Sunday, May 13, 2007

I Puked on Prom Night.

That's right, laugh away... but I was nervous for some reason. Some stuff in life's kind of daunting... for me, prom was one of those things. I don't really know why, but I puked the night before I went to boot camp, too. Again, don't know why... I was a little nervous, and had no clue what was in store for me, and up it came.

What's the hardest thing you've had to do?? When I was in boot camp, we had to do push ups until our arms gave out. Lifters know what this is: push until you hit muscle failure. (Nothing really difficult happened at prom except I tried to dance...)

When I played sports, we often had to run. Wrestling practice made us run up and down a flight of stairs in the basement of our school. We went till we could go no more.

School made me study. I hate reading intellectual books. For some reason, I love to read, and love to think, but to read some drab version of a living thought drives me nuts... but I have to if I want to pass the class. Sometimes in school, we'd reach a point in the semester where everything crashed together: 3 papers due in a week, plus a speech, plus a band performance, plus a date, plus all my classes, plus soccer practice, plus chapel, plus a test or two. Sometimes it got chaotically busy. But what do we expect, I mean, really, I didn't go over there to be coddled. I didn't go so that they'd tell me how great I was without forcing me to work to get better.

The same goes for boot camp: I didn't walk in, hoping they'd see that I was ready for the military and let me out of training for it. Nope, I knew walking in that they'd push me to become better in weak areas.

My mind went on this little jaunt this morning as I drove back from the gorge where I'd been reading, praying, and fasting. I stopped eating yesterday at lunch time, and will eat again tonight at dinner. As I was driving back in, I was thinking about how much I wanted some noodles or a burger or some greasy fries. I fought in my mine, justifying how I hadn't really committed to go till dinner, and how 24 hours is equally good... you know, 'I got some good praying in.'

But I'd planned to go till dinner.

If I bail, I fall prey to a myth so many of us buy into: that Christianity is somehow supposed to be easy. That somehow, it's supposed to be nicely presented, and neatly packaged so that I might easily swallow it whole.
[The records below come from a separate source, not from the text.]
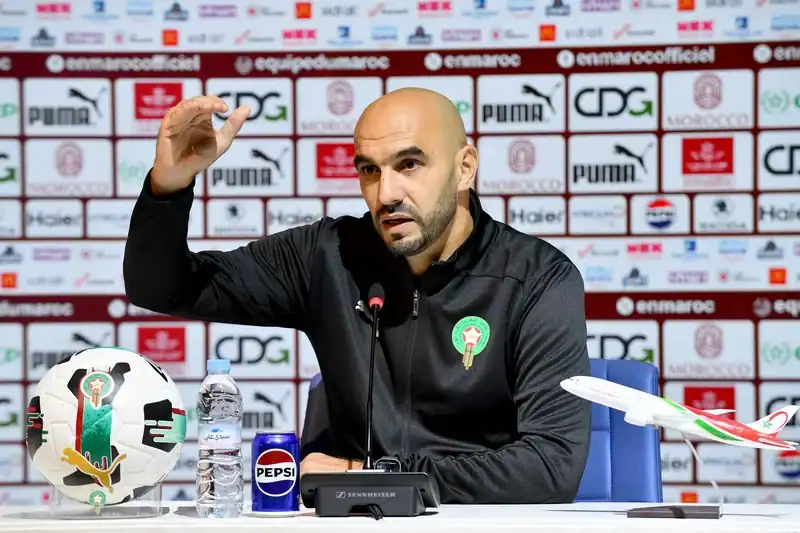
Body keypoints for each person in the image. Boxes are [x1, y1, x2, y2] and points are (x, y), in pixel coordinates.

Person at [123, 88, 592, 504]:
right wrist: (168, 187)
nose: (386, 193)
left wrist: (379, 476)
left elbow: (552, 466)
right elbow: (160, 288)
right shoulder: (327, 257)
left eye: (409, 165)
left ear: (464, 168)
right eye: (369, 170)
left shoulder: (537, 279)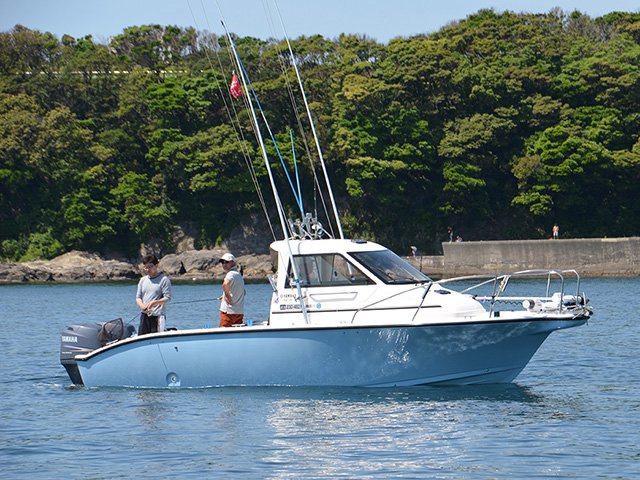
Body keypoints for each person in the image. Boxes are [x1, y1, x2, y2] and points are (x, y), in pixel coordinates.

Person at [136, 254, 172, 335]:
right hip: (144, 316)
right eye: (146, 267)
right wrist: (142, 306)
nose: (148, 269)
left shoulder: (164, 280)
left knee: (156, 340)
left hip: (158, 317)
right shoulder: (142, 280)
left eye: (150, 267)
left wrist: (154, 303)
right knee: (141, 339)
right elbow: (138, 297)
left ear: (156, 265)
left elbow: (168, 298)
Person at [218, 252, 246, 327]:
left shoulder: (231, 274)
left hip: (228, 312)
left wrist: (227, 297)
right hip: (239, 312)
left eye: (226, 262)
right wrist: (224, 295)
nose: (224, 264)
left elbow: (225, 285)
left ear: (233, 263)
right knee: (236, 335)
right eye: (222, 262)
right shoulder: (238, 275)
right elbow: (243, 292)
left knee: (223, 335)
That somehow, while I acknowledge and embrace that hard work is needed for success in other areas, perhaps spirituality and my quest after God's heart is exempt from this principle.

It's not. You want to know God? Prepare to struggle. But also prepare for a life of wonder and exploration and discovery!! Prepare for times where it feels like you've been abandoned, and prepare for times when you can't believe how God worked on your behalf: how much He truly loves you.